## What the task asks:
Reproduce each entry below verbatim.

## Exercise input:
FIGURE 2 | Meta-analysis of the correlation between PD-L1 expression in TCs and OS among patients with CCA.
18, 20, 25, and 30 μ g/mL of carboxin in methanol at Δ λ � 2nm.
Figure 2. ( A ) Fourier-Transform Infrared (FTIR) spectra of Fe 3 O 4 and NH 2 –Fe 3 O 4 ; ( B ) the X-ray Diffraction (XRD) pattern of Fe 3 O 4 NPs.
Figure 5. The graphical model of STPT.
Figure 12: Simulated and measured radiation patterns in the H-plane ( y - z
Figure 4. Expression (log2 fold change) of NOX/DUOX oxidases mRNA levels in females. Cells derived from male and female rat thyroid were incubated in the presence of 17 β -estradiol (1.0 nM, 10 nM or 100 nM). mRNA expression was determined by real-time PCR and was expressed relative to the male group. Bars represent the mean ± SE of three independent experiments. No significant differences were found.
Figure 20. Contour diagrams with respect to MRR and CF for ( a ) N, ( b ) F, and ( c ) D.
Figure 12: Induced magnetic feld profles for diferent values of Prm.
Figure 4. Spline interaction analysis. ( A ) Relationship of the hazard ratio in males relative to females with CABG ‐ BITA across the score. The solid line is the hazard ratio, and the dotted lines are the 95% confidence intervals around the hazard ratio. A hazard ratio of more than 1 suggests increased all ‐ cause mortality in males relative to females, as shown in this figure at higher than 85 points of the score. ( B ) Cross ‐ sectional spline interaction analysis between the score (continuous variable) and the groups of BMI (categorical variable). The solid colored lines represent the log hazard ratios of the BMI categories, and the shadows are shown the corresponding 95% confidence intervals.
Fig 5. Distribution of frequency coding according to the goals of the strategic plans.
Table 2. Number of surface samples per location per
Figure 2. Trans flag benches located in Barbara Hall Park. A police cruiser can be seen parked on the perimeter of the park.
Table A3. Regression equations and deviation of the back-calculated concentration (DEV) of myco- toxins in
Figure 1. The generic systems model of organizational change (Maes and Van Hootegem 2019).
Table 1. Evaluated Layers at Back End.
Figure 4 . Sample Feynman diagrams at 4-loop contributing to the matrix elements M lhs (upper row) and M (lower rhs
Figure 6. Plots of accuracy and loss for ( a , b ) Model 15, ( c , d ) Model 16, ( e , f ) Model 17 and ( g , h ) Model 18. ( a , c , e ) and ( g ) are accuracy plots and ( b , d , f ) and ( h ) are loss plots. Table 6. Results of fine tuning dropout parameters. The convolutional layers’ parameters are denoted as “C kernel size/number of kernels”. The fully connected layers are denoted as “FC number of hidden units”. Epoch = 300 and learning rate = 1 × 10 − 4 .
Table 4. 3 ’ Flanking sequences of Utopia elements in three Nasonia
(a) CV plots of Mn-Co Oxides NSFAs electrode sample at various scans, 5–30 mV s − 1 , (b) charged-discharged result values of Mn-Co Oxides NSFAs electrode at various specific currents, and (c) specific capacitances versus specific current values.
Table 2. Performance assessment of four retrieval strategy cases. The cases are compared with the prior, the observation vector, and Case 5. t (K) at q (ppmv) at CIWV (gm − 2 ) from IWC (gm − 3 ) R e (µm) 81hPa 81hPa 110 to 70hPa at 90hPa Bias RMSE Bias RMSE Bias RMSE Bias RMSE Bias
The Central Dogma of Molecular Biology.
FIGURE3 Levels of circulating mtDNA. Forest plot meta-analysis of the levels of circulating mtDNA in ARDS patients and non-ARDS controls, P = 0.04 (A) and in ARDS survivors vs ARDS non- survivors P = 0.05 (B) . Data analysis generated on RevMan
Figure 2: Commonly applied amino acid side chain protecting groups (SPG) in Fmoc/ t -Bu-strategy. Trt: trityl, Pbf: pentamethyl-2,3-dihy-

## Response to this exercise:
FIGURE 2 | Meta-analysis of the correlation between PD-L1 expression in TCs and OS among patients with CCA.
18, 20, 25, and 30 μ g/mL of carboxin in methanol at Δ λ � 2nm.
Figure 2. ( A ) Fourier-Transform Infrared (FTIR) spectra of Fe 3 O 4 and NH 2 –Fe 3 O 4 ; ( B ) the X-ray Diffraction (XRD) pattern of Fe 3 O 4 NPs.
Figure 5. The graphical model of STPT.
Figure 12: Simulated and measured radiation patterns in the H-plane ( y - z
Figure 4. Expression (log2 fold change) of NOX/DUOX oxidases mRNA levels in females. Cells derived from male and female rat thyroid were incubated in the presence of 17 β -estradiol (1.0 nM, 10 nM or 100 nM). mRNA expression was determined by real-time PCR and was expressed relative to the male group. Bars represent the mean ± SE of three independent experiments. No significant differences were found.
Figure 20. Contour diagrams with respect to MRR and CF for ( a ) N, ( b ) F, and ( c ) D.
Figure 12: Induced magnetic feld profles for diferent values of Prm.
Figure 4. Spline interaction analysis. ( A ) Relationship of the hazard ratio in males relative to females with CABG ‐ BITA across the score. The solid line is the hazard ratio, and the dotted lines are the 95% confidence intervals around the hazard ratio. A hazard ratio of more than 1 suggests increased all ‐ cause mortality in males relative to females, as shown in this figure at higher than 85 points of the score. ( B ) Cross ‐ sectional spline interaction analysis between the score (continuous variable) and the groups of BMI (categorical variable). The solid colored lines represent the log hazard ratios of the BMI categories, and the shadows are shown the corresponding 95% confidence intervals.
Fig 5. Distribution of frequency coding according to the goals of the strategic plans.
Table 2. Number of surface samples per location per
Figure 2. Trans flag benches located in Barbara Hall Park. A police cruiser can be seen parked on the perimeter of the park.
Table A3. Regression equations and deviation of the back-calculated concentration (DEV) of myco- toxins in
Figure 1. The generic systems model of organizational change (Maes and Van Hootegem 2019).
Table 1. Evaluated Layers at Back End.
Figure 4 . Sample Feynman diagrams at 4-loop contributing to the matrix elements M lhs (upper row) and M (lower rhs
Figure 6. Plots of accuracy and loss for ( a , b ) Model 15, ( c , d ) Model 16, ( e , f ) Model 17 and ( g , h ) Model 18. ( a , c , e ) and ( g ) are accuracy plots and ( b , d , f ) and ( h ) are loss plots. Table 6. Results of fine tuning dropout parameters. The convolutional layers’ parameters are denoted as “C kernel size/number of kernels”. The fully connected layers are denoted as “FC number of hidden units”. Epoch = 300 and learning rate = 1 × 10 − 4 .
Table 4. 3 ’ Flanking sequences of Utopia elements in three Nasonia
(a) CV plots of Mn-Co Oxides NSFAs electrode sample at various scans, 5–30 mV s − 1 , (b) charged-discharged result values of Mn-Co Oxides NSFAs electrode at various specific currents, and (c) specific capacitances versus specific current values.
Table 2. Performance assessment of four retrieval strategy cases. The cases are compared with the prior, the observation vector, and Case 5. t (K) at q (ppmv) at CIWV (gm − 2 ) from IWC (gm − 3 ) R e (µm) 81hPa 81hPa 110 to 70hPa at 90hPa Bias RMSE Bias RMSE Bias RMSE Bias RMSE Bias
The Central Dogma of Molecular Biology.
FIGURE3 Levels of circulating mtDNA. Forest plot meta-analysis of the levels of circulating mtDNA in ARDS patients and non-ARDS controls, P = 0.04 (A) and in ARDS survivors vs ARDS non- survivors P = 0.05 (B) . Data analysis generated on RevMan
Figure 2: Commonly applied amino acid side chain protecting groups (SPG) in Fmoc/ t -Bu-strategy. Trt: trityl, Pbf: pentamethyl-2,3-dihy-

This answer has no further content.